The local AI-agent backend
A coding agent or RAG app needs the same handful of local services: a document
store, vectors, a cache, a durable job queue, and a scheduler. monlite is all of
them in one .db file — no Docker, no Redis, no Qdrant.
| Need | monlite |
|---|---|
| Documents / state | @monlite/core |
| Semantic memory / RAG | @monlite/vector |
| Keyword search | @monlite/fts |
| Cache & locks | @monlite/kv |
| Durable jobs | @monlite/queue |
| Scheduling | @monlite/cron |
A durable jobs tier
The pattern behind agent task execution: a worker claims a job exactly once (across processes) with compare-and-swap, runs a step, and records progress.

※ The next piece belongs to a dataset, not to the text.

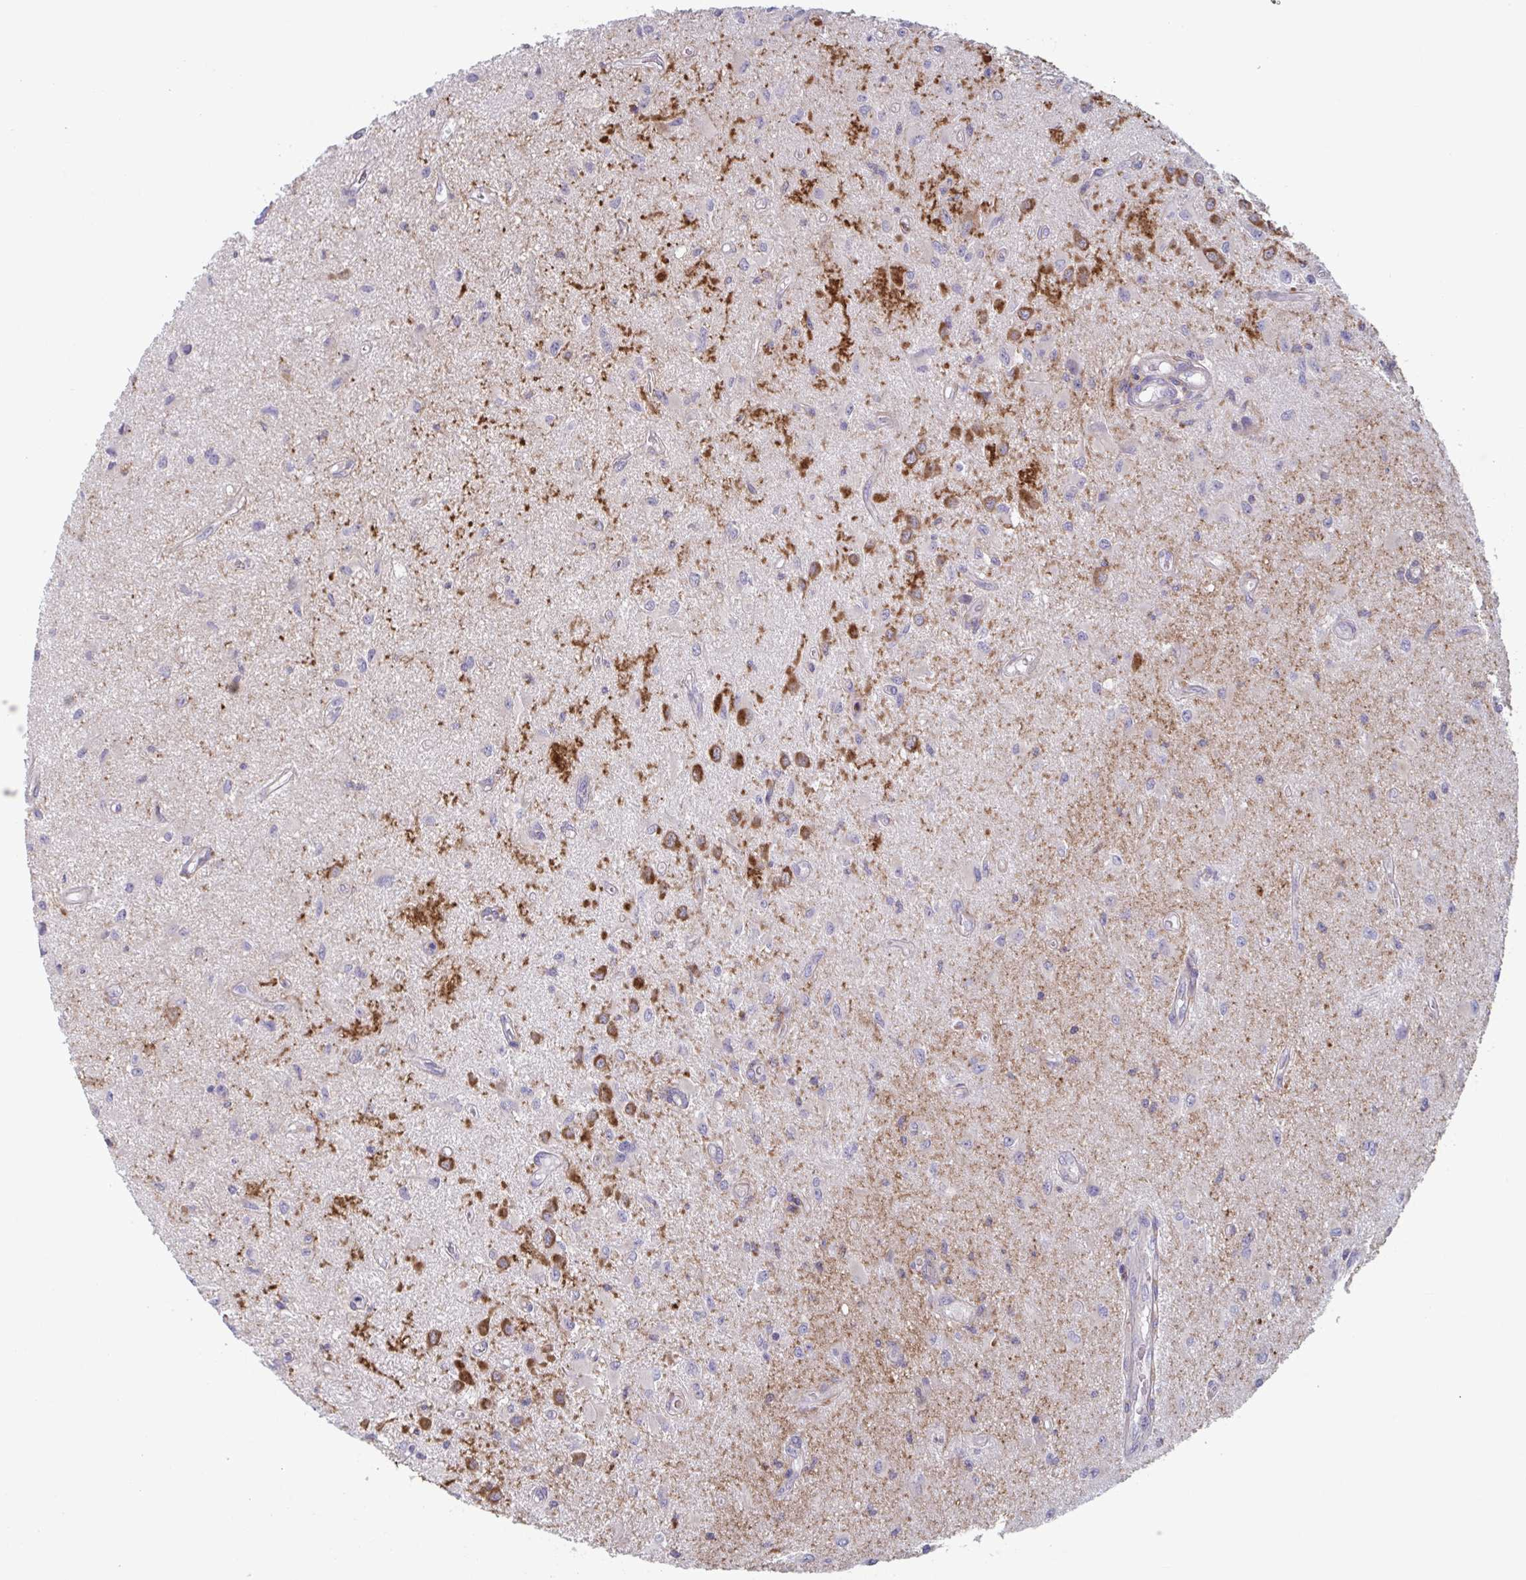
{"staining": {"intensity": "strong", "quantity": "<25%", "location": "cytoplasmic/membranous"}, "tissue": "glioma", "cell_type": "Tumor cells", "image_type": "cancer", "snomed": [{"axis": "morphology", "description": "Glioma, malignant, High grade"}, {"axis": "topography", "description": "Brain"}], "caption": "Glioma stained with a brown dye displays strong cytoplasmic/membranous positive expression in about <25% of tumor cells.", "gene": "NIPSNAP1", "patient": {"sex": "male", "age": 67}}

// Claim — cross-process safe; a racing worker gets null, not an error
const job = await jobs.findOneAndUpdate({
where: { _id: id, status: "pending", version: v },
data: { $set: { status: "active" }, $inc: { version: 1 } },
returnDocument: "after",
});
Pair it with @monlite/queue for the work queue,
@monlite/kv setNX for single-flight locks/nonces, and
compound-unique indexes for idempotency — a durable job/mission/approval engine
on a single file, no Mongo or Redis.
RAG in one file
const store = createVectorStore(db); // @monlite/vector
store.ensureCollection("kb", { dimensions: 384, indexedFields: ["docId"] });
store.upsert("kb", chunks.map((c) => ({ id: c.id, vector: c.embedding, metadata: c.meta })));
store.search("kb", { vector: q, topK: 5, where: { tenantId } }); // scoped, exact
Scoped retrieval (where) is applied inside the KNN, so per-tenant /
per-document queries stay exact even over a large corpus. Add
@monlite/fts for hybrid keyword+semantic search.
Cross-language pipelines
Because everything is one SQLite file, a Python worker and a Node agent can share it — Python ingests and embeds, Node serves; both hit the same cache and queue. See Python / interop.